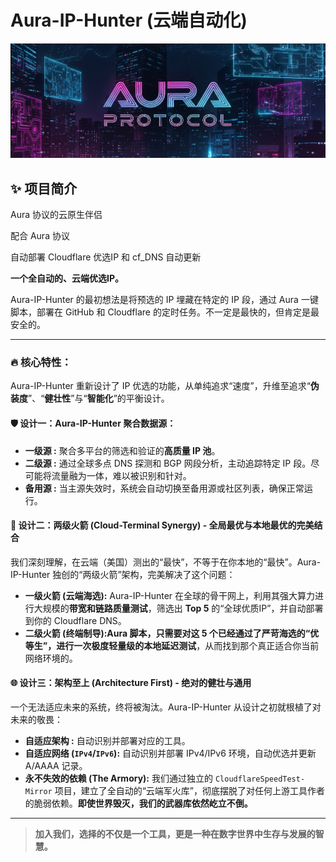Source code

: # Aura-IP-Hunter (云端自动化)

![Aura Protocol Banner](https://github.com/CrazyStrangeSue/Aura-IP-Hunter/blob/main/images/aura-logo.png?raw=true)

## ✨ 项目简介

Aura 协议的云原生伴侣

配合 Aura 协议

自动部署 Cloudflare 优选IP 和 cf_DNS 自动更新

**一个全自动的、云端优选IP。**

Aura-IP-Hunter 的最初想法是将预选的 IP 埋藏在特定的 IP 段，通过 Aura 一键脚本，部署在 GitHub 和 Cloudflare 的定时任务。不一定是最快的，但肯定是最安全的。

---

### 🔥 核心特性：

Aura-IP-Hunter 重新设计了 IP 优选的功能，从单纯追求“速度”，升维至追求“**伪装度**”、“**健壮性**”与“**智能化**”的平衡设计。

#### 🛡️ **设计一：Aura-IP-Hunter 聚合数据源：**

*   **一级源 :** 聚合多平台的筛选和验证的**高质量 IP 池**。
*   **二级源 :** 通过全球多点 DNS 探测和 BGP 网段分析，主动追踪特定 IP 段。尽可能将流量融为一体，难以被识别和针对。
*   **备用源 :** 当主源失效时，系统会自动切换至备用源或社区列表，确保正常运行。

#### 🚀 **设计二：两级火箭 (Cloud-Terminal Synergy) - 全局最优与本地最优的完美结合**
我们深刻理解，在云端（美国）测出的“最快”，不等于在你本地的“最快”。Aura-IP-Hunter 独创的“两级火箭”架构，完美解决了这个问题：
*   **一级火箭 (云端海选):** Aura-IP-Hunter 在全球的骨干网上，利用其强大算力进行大规模的**带宽和链路质量测试**，筛选出 **Top 5** 的“全球优质IP”，并自动部署到你的 Cloudflare DNS。
*   **二级火箭 (终端制导):**Aura 脚本，只需要对这 5 个已经通过了严苛海选的“优等生”，进行一次极度轻量级的**本地延迟测试**，从而找到那个真正适合你当前网络环境的。

#### 🌐 **设计三：架构至上 (Architecture First) - 绝对的健壮与通用**
一个无法适应未来的系统，终将被淘汰。Aura-IP-Hunter 从设计之初就根植了对未来的敬畏：
*   **自适应架构 :** 自动识别并部署对应的工具。
*   **自适应网络 (`IPv4`/`IPv6`):** 自动识别并部署 IPv4/IPv6 环境，自动优选并更新 A/AAAA 记录。
*   **永不失效的依赖 (The Armory):** 我们通过独立的 `CloudflareSpeedTest-Mirror` 项目，建立了全自动的“云端军火库”，彻底摆脱了对任何上游工具作者的脆弱依赖。**即使世界毁灭，我们的武器库依然屹立不倒。**

---

> **加入我们，选择的不仅是一个工具，更是一种在数字世界中生存与发展的智慧。**
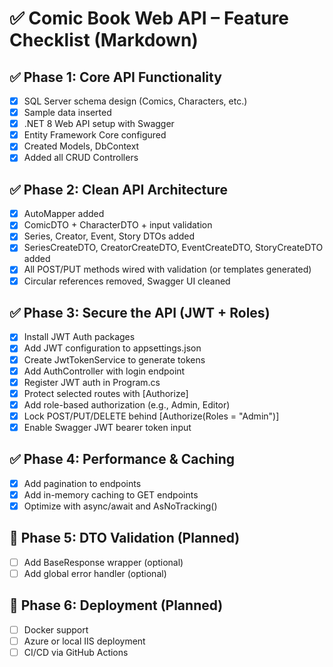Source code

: # ✅ Comic Book Web API – Feature Checklist (Markdown)

## ✅ Phase 1: Core API Functionality
- [x] SQL Server schema design (Comics, Characters, etc.)
- [x] Sample data inserted
- [x] .NET 8 Web API setup with Swagger
- [x] Entity Framework Core configured
- [x] Created Models, DbContext
- [x] Added all CRUD Controllers

## ✅ Phase 2: Clean API Architecture
- [x] AutoMapper added
- [x] ComicDTO + CharacterDTO + input validation
- [x] Series, Creator, Event, Story DTOs added
- [x] SeriesCreateDTO, CreatorCreateDTO, EventCreateDTO, StoryCreateDTO added
- [x] All POST/PUT methods wired with validation (or templates generated)
- [x] Circular references removed, Swagger UI cleaned

## ✅ Phase 3: Secure the API (JWT + Roles)
- [x] Install JWT Auth packages
- [x] Add JWT configuration to appsettings.json
- [x] Create JwtTokenService to generate tokens
- [x] Add AuthController with login endpoint
- [x] Register JWT auth in Program.cs
- [x] Protect selected routes with [Authorize]
- [x] Add role-based authorization (e.g., Admin, Editor)
- [x] Lock POST/PUT/DELETE behind [Authorize(Roles = "Admin")]
- [x] Enable Swagger JWT bearer token input

## ✅ Phase 4: Performance & Caching
- [x] Add pagination to endpoints
- [x] Add in-memory caching to GET endpoints
- [x] Optimize with async/await and AsNoTracking()

## 🧼 Phase 5: DTO Validation (Planned)
- [ ] Add BaseResponse<T> wrapper (optional)
- [ ] Add global error handler (optional)

## 🚀 Phase 6: Deployment (Planned)
- [ ] Docker support
- [ ] Azure or local IIS deployment
- [ ] CI/CD via GitHub Actions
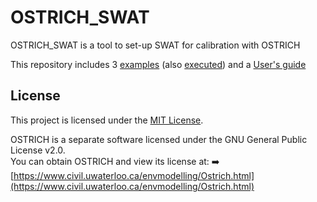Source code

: # OSTRICH_SWAT
OSTRICH_SWAT is a tool to set-up SWAT for calibration with OSTRICH

This repository includes 3 [examples](examples) (also [executed](executed)) and a [User's guide](GuiaUsuario.pdf)

## License

This project is licensed under the [MIT License](LICENSE).

OSTRICH is a separate software licensed under the GNU General Public License v2.0.  
You can obtain OSTRICH and view its license at:
➡️ [https://www.civil.uwaterloo.ca/envmodelling/Ostrich.html](https://www.civil.uwaterloo.ca/envmodelling/Ostrich.html)
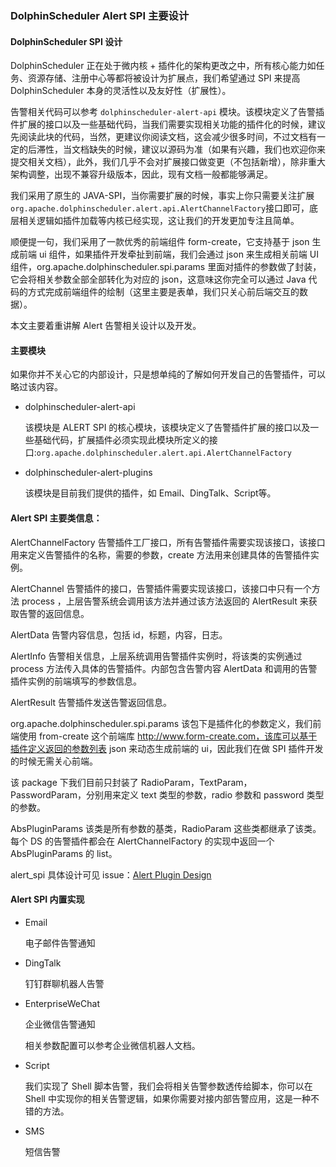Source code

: ### DolphinScheduler Alert SPI 主要设计

#### DolphinScheduler SPI 设计

DolphinScheduler 正在处于微内核 + 插件化的架构更改之中，所有核心能力如任务、资源存储、注册中心等都将被设计为扩展点，我们希望通过 SPI 来提高 DolphinScheduler 本身的灵活性以及友好性（扩展性）。

告警相关代码可以参考 `dolphinscheduler-alert-api` 模块。该模块定义了告警插件扩展的接口以及一些基础代码，当我们需要实现相关功能的插件化的时候，建议先阅读此块的代码，当然，更建议你阅读文档，这会减少很多时间，不过文档有一定的后滞性，当文档缺失的时候，建议以源码为准（如果有兴趣，我们也欢迎你来提交相关文档），此外，我们几乎不会对扩展接口做变更（不包括新增），除非重大架构调整，出现不兼容升级版本，因此，现有文档一般都能够满足。

我们采用了原生的 JAVA-SPI，当你需要扩展的时候，事实上你只需要关注扩展`org.apache.dolphinscheduler.alert.api.AlertChannelFactory`接口即可，底层相关逻辑如插件加载等内核已经实现，这让我们的开发更加专注且简单。

顺便提一句，我们采用了一款优秀的前端组件 form-create，它支持基于 json 生成前端 ui 组件，如果插件开发牵扯到前端，我们会通过 json 来生成相关前端 UI 组件，org.apache.dolphinscheduler.spi.params 里面对插件的参数做了封装，它会将相关参数全部全部转化为对应的 json，这意味这你完全可以通过 Java 代码的方式完成前端组件的绘制（这里主要是表单，我们只关心前后端交互的数据）。

本文主要着重讲解 Alert 告警相关设计以及开发。

#### 主要模块

如果你并不关心它的内部设计，只是想单纯的了解如何开发自己的告警插件，可以略过该内容。

* dolphinscheduler-alert-api

  该模块是 ALERT SPI 的核心模块，该模块定义了告警插件扩展的接口以及一些基础代码，扩展插件必须实现此模块所定义的接口:`org.apache.dolphinscheduler.alert.api.AlertChannelFactory`

* dolphinscheduler-alert-plugins

  该模块是目前我们提供的插件，如 Email、DingTalk、Script等。


#### Alert SPI 主要类信息：

AlertChannelFactory
告警插件工厂接口，所有告警插件需要实现该接口，该接口用来定义告警插件的名称，需要的参数，create 方法用来创建具体的告警插件实例。

AlertChannel
告警插件的接口，告警插件需要实现该接口，该接口中只有一个方法 process ，上层告警系统会调用该方法并通过该方法返回的 AlertResult 来获取告警的返回信息。

AlertData
告警内容信息，包括 id，标题，内容，日志。

AlertInfo
告警相关信息，上层系统调用告警插件实例时，将该类的实例通过 process 方法传入具体的告警插件。内部包含告警内容 AlertData 和调用的告警插件实例的前端填写的参数信息。

AlertResult
告警插件发送告警返回信息。

org.apache.dolphinscheduler.spi.params
该包下是插件化的参数定义，我们前端使用 from-create 这个前端库 http://www.form-create.com，该库可以基于插件定义返回的参数列表 json 来动态生成前端的 ui，因此我们在做 SPI 插件开发的时候无需关心前端。

该 package 下我们目前只封装了 RadioParam，TextParam，PasswordParam，分别用来定义 text 类型的参数，radio 参数和 password 类型的参数。

AbsPluginParams 该类是所有参数的基类，RadioParam 这些类都继承了该类。每个 DS 的告警插件都会在 AlertChannelFactory 的实现中返回一个 AbsPluginParams 的 list。

alert_spi 具体设计可见 issue：[Alert Plugin Design](https://github.com/apache/incubator-dolphinscheduler/issues/3049)

#### Alert SPI 内置实现

* Email

  电子邮件告警通知

* DingTalk

  钉钉群聊机器人告警

* EnterpriseWeChat

  企业微信告警通知

  相关参数配置可以参考企业微信机器人文档。
* Script

  我们实现了 Shell 脚本告警，我们会将相关告警参数透传给脚本，你可以在 Shell 中实现你的相关告警逻辑，如果你需要对接内部告警应用，这是一种不错的方法。

* SMS

  短信告警
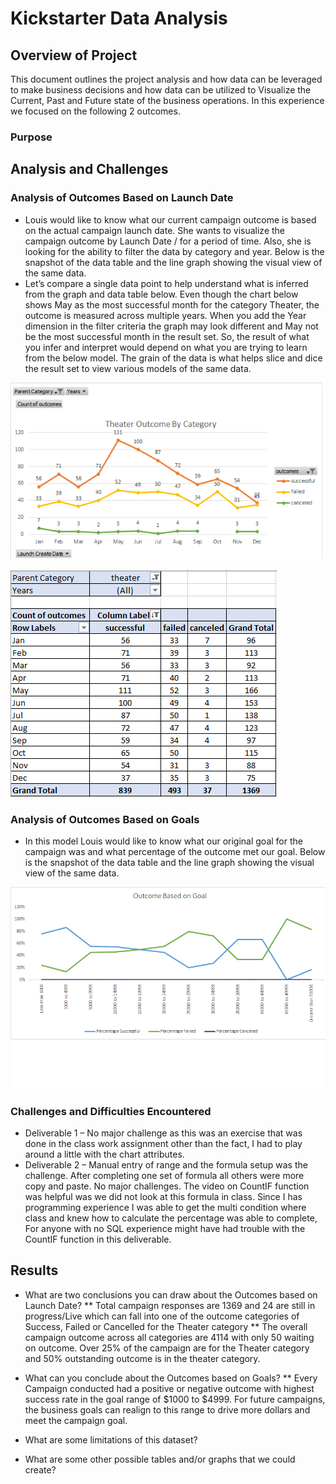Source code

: # Kickstarter Data Analysis
## Overview of Project
This document outlines the project analysis and how data can be leveraged to make business decisions and how data can be utilized to Visualize the Current, Past and Future state of the business operations. In this experience we focused on the following 2 outcomes.

### Purpose

## Analysis and Challenges
### Analysis of Outcomes Based on Launch Date
* Louis would like to know what our current campaign outcome is based on the actual campaign launch date. She wants to visualize the campaign outcome by Launch Date / for a period of time. Also, she is looking for the ability to filter the data by category and year. Below is the snapshot of the data table and the line graph showing the visual view of the same data. 
* Let’s compare a single data point to help understand what is inferred from the graph and data table below. Even though the chart below shows May as the most successful month for the category Theater, the outcome is measured across multiple years. When you add the Year dimension in the filter criteria the graph may look different and May not be the most successful month in the result set. So, the result of what you infer and interpret would depend on what you are trying to learn from the below model. The grain of the data is what helps slice and dice the result set to view various models of the same data.

![OutcomesBasedOnLaunchDateANDCategory](/Resources/Theater_Outcome_Vs_Launch.png)

![GraphVsDataviewAnalysis](/Resources/LaunchDate_Analysis.png)

### Analysis of Outcomes Based on Goals
* In this model Louis would like to know what our original goal for the campaign was and what percentage of the outcome met our goal. Below is the snapshot of the data table and the line graph showing the visual view of the same data. 

![OutcomesBasedOnLaunchDateANDCategory](/Resources/Outcomes_Vs_Goals.png)

### Challenges and Difficulties Encountered
* Deliverable 1 – No major challenge as this was an exercise that was done in the class work assignment other than the fact, I had to play around a little with the chart attributes.
* Deliverable 2 – Manual entry of range and the formula setup was the challenge. After completing one set of formula all others were more copy and paste. No major challenges. The video on CountIF function was helpful was we did not look at this formula in class. Since I has programming experience I was able to get the multi condition where class and knew how to calculate the percentage was able to complete, For anyone with no SQL experience might have had trouble with the CountIF function in this deliverable.

## Results

- What are two conclusions you can draw about the Outcomes based on Launch Date?
** Total campaign responses are 1369 and 24 are still in progress/Live which can fall into one of the outcome categories of Success, Failed or Cancelled for the Theater category
** The overall campaign outcome across all categories are 4114 with only 50 waiting on outcome. Over 25% of the campaign are for the Theater category and 50% outstanding outcome is in the theater category. 


- What can you conclude about the Outcomes based on Goals?
** Every Campaign conducted had a positive or negative outcome with highest success rate in the goal range of $1000 to $4999. For future campaigns, the business goals can realign to this range to drive more dollars and meet the campaign goal.

- What are some limitations of this dataset?

- What are some other possible tables and/or graphs that we could create?
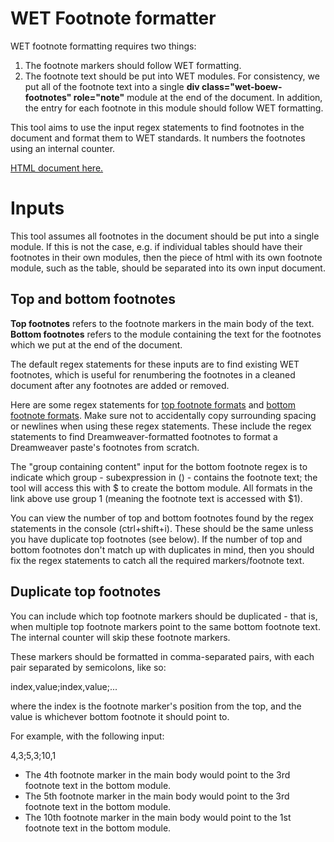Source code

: # WET Footnote formatter

WET footnote formatting requires two things:
1. The footnote markers should follow WET formatting.
2. The footnote text should be put into WET modules. For consistency, we put all of the footnote text into a single **div class="wet-boew-footnotes" role="note"** module at the end of the document. In addition, the entry for each footnote in this module should follow WET formatting.

This tool aims to use the input regex statements to find footnotes in the document and format them to WET standards. It numbers the footnotes using an internal counter.

[HTML document here.](footnote_gen.html)

# Inputs

This tool assumes all footnotes in the document should be put into a single module. If this is not the case, e.g. if individual tables should have their footnotes in their own modules, then the piece of html with its own footnote module, such as the table, should be separated into its own input document.

## Top and bottom footnotes

**Top footnotes** refers to the footnote markers in the main body of the text. **Bottom footnotes** refers to the module containing the text for the footnotes which we put at the end of the document.

The default regex statements for these inputs are to find existing WET footnotes, which is useful for renumbering the footnotes in a cleaned document after any footnotes are added or removed.

Here are some regex statements for [top footnote formats](top_footnote_formats.txt) and [bottom footnote formats](bottom_footnote_formats.txt). Make sure not to accidentally copy surrounding spacing or newlines when using these regex statements. These include the regex statements to find Dreamweaver-formatted footnotes to format a Dreamweaver paste's footnotes from scratch. 

The "group containing content" input for the bottom footnote regex is to indicate which group - subexpression in () - contains the footnote text; the tool will access this with $ to create the bottom module. All formats in the link above use group 1 (meaning the footnote text is accessed with $1).

You can view the number of top and bottom footnotes found by the regex statements in the console (ctrl+shift+i). These should be the same unless you have duplicate top footnotes (see below). If the number of top and bottom footnotes don't match up with duplicates in mind, then you should fix the regex statements to catch all the required markers/footnote text.

## Duplicate top footnotes

You can include which top footnote markers should be duplicated - that is, when multiple top footnote markers point to the same bottom footnote text. The internal counter will skip these footnote markers.

These markers should be formatted in comma-separated pairs, with each pair separated by semicolons, like so:

index,value;index,value;...

where the index is the footnote marker's position from the top, and the value is whichever bottom footnote it should point to.

For example, with the following input:

4,3;5,3;10,1
- The 4th footnote marker in the main body would point to the 3rd footnote text in the bottom module.
- The 5th footnote marker in the main body would point to the 3rd footnote text in the bottom module.
- The 10th footnote marker in the main body would point to the 1st footnote text in the bottom module.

◆ WHAT TO PRODUCE: Using the records above, repeat exactly the run of lines that starts with the line with "自动部署 Cloudflare 优选IP 和 cf_DNS 自动更新" and goes on through the line with "## ✅ Phase 1: Core API Functionality"; omit each picture.

◆ OUTPUT FOR THIS EXERCISE:
自动部署 Cloudflare 优选IP 和 cf_DNS 自动更新

**一个全自动的、云端优选IP。**

Aura-IP-Hunter 的最初想法是将预选的 IP 埋藏在特定的 IP 段，通过 Aura 一键脚本，部署在 GitHub 和 Cloudflare 的定时任务。不一定是最快的，但肯定是最安全的。

---

### 🔥 核心特性：

Aura-IP-Hunter 重新设计了 IP 优选的功能，从单纯追求“速度”，升维至追求“**伪装度**”、“**健壮性**”与“**智能化**”的平衡设计。

#### 🛡️ **设计一：Aura-IP-Hunter 聚合数据源：**

*   **一级源 :** 聚合多平台的筛选和验证的**高质量 IP 池**。
*   **二级源 :** 通过全球多点 DNS 探测和 BGP 网段分析，主动追踪特定 IP 段。尽可能将流量融为一体，难以被识别和针对。
*   **备用源 :** 当主源失效时，系统会自动切换至备用源或社区列表，确保正常运行。

#### 🚀 **设计二：两级火箭 (Cloud-Terminal Synergy) - 全局最优与本地最优的完美结合**
我们深刻理解，在云端（美国）测出的“最快”，不等于在你本地的“最快”。Aura-IP-Hunter 独创的“两级火箭”架构，完美解决了这个问题：
*   **一级火箭 (云端海选):** Aura-IP-Hunter 在全球的骨干网上，利用其强大算力进行大规模的**带宽和链路质量测试**，筛选出 **Top 5** 的“全球优质IP”，并自动部署到你的 Cloudflare DNS。
*   **二级火箭 (终端制导):**Aura 脚本，只需要对这 5 个已经通过了严苛海选的“优等生”，进行一次极度轻量级的**本地延迟测试**，从而找到那个真正适合你当前网络环境的。

#### 🌐 **设计三：架构至上 (Architecture First) - 绝对的健壮与通用**
一个无法适应未来的系统，终将被淘汰。Aura-IP-Hunter 从设计之初就根植了对未来的敬畏：
*   **自适应架构 :** 自动识别并部署对应的工具。
*   **自适应网络 (`IPv4`/`IPv6`):** 自动识别并部署 IPv4/IPv6 环境，自动优选并更新 A/AAAA 记录。
*   **永不失效的依赖 (The Armory):** 我们通过独立的 `CloudflareSpeedTest-Mirror` 项目，建立了全自动的“云端军火库”，彻底摆脱了对任何上游工具作者的脆弱依赖。**即使世界毁灭，我们的武器库依然屹立不倒。**

---

> **加入我们，选择的不仅是一个工具，更是一种在数字世界中生存与发展的智慧。**
Source code

: # ✅ Comic Book Web API – Feature Checklist (Markdown)

## ✅ Phase 1: Core API Functionality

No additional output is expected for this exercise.